Advisory: the following contains irreverence for Star Trek, reference to bodily functions (aka toilet humor) and nearly-naked photos. You have been warned.
Just days before I was to undergo my hip replacement, this arrived in the mail.
I cannot tell you the relief of receiving the oddest looking thing ever to grace a commode. My first thought upon seeing my elevated toilet hover craft? “It looks like something from Star Trek.” Embracing my new command chair, I was able to boldly go to Spectrum Hospital and face the unknown. So sit back and enjoy this week’s episode of: Hip Trek. (Not a copyright infringement, at all.)
Spaced-Out: The finale to my front and rear! These are the voyages of the starship Enterpoop, Its six week mission: to explore embarrassing losses of dignity, to seek out new ways of putting on socks, to sleep like there’s no tomorrow…
Star Date: 0413.2015
Acting Captain’s Blog, First Officer Reporting: The captain has been relieved of duty by the medical officer. We arrived at the planet Spectrum for a brief layover to augment the captain’s hyperdrive by installing a new dilithium crystal stabilizer.*
Staff arrived disappointingly clothed in green jumpsuits—a total breach of Hip Trek protocol which dictates that medical personnel wear tight, crushed velvet blue shirts with black pants or mini dresses with Go Go boots. As the procedure would take some time, the captain donned a space suit designed to make her look like a Macy’s Day Float…appropriate considering some of the drugs later prescribed.
A nurse—most likely a vicious Romulan—by the name Phlebo ToMist attempted to excavate blood using an unnecessarily pointy object.
The Romulan seemed disappointed when she finally hit a vein only to discover the blood wasn’t green after all. The captain suffered this all in silence.**
According to tricorder readings, Bones (aka the surgeon)–plotted a star chart on the captain’s hip.
It looked as though he’d trained with Picasso. The captain was relieved to later awake from sedation to discover her nose reassuringly undisturbed.

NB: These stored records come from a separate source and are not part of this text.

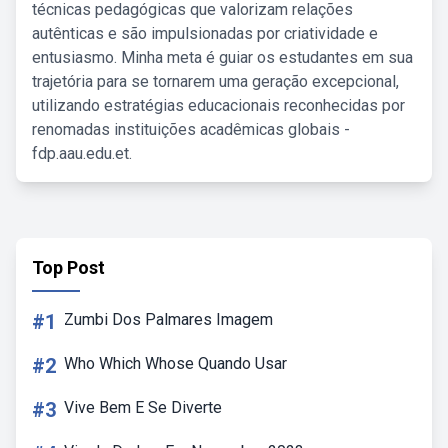
técnicas pedagógicas que valorizam relações
autênticas e são impulsionadas por criatividade e
entusiasmo. Minha meta é guiar os estudantes em sua
trajetória para se tornarem uma geração excepcional,
utilizando estratégias educacionais reconhecidas por
renomadas instituições acadêmicas globais -
fdp.aau.edu.et.
Top Post
#1
Zumbi Dos Palmares Imagem
#2
Who Which Whose Quando Usar
#3
Vive Bem E Se Diverte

The side effects of the procedure included a foggy-headed delirium wherein aliens appeared at odd intervals to monitor the implant and offer to take the captain to the head. The captain may have professed love to the anesthesiologist at one point. Fortunately Bones insisted she maintain near incapacitating level of narcotics in her system so any embarrassing details are but a blurry memory.***
Captain’s Personal Blog: Against medical advice, I have resumed my post. I will admit, Bones may have been right and the frag-bickle-lorum suggests I haven’t all my flurguls in a row. I won’t give him the satisfaction of knowing he is right though.
It seems as though my body has been taken over by an alien force that requires me to relearn all of my former functions using a variety of odd devices.
There is the sock-o-nator which works only in one direction apparently—which required repeated humiliating lessons before I figured out what I was doing wrong. Fortunately the crew was much less medicated and on hand to help out.
I have a new transporter that, while of limited distance, allows me to move my leg from the floor to levitate at a level that alleviates the pain in my port nacelles.
There is the claw-like apparatus I call the ‘payload retrieval device’; it has a myriad of uses but primarily helps me locate the Captain’s briefs.
Lastly, there is my space shuttle which helps me to drag my carcass from one staggering location aboard ship to another until my body finally remembers how to function as a single, albeit sore, working unit.
And now, my moment of reflection must be cut short as we are on course to the planet Vex-Lax; it’s time to resume my captain’s chair and boldly go. Captain’s log out.
Asteroid Bedazzled Footnotes:
*In other words, to have an anterior hip replacement—dilithium crystal stabilizer sounds much cooler, doesn’t it?
**A total lie, but at least she didn’t scream “Get it out, get it out, get it out” as she did during a past similar hunt for a saline portal whilst preparing to produce her progeny. (This is 100% true. In my defense, the phlebotomist hit a nerve that to this day is funny when touched.)
***This entire post is brought to you by hydrocodone, tramadol and diazepam without which hallucinations such as this would not be possible.